* Task statement:
For each entry below, copy the text exactly and leave out any picture.
Content starts
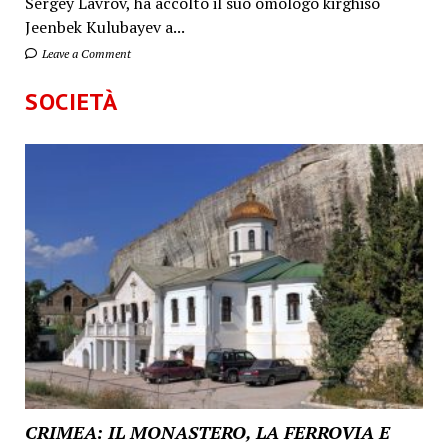
Sergey Lavrov, ha accolto il suo omologo kirghiso
Jeenbek Kulubayev a...
Leave a Comment
SOCIETÀ
CRIMEA: IL MONASTERO, LA FERROVIA E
Content ends
* Response area:
Sergey Lavrov, ha accolto il suo omologo kirghiso
Jeenbek Kulubayev a...
Leave a Comment
SOCIETÀ
CRIMEA: IL MONASTERO, LA FERROVIA E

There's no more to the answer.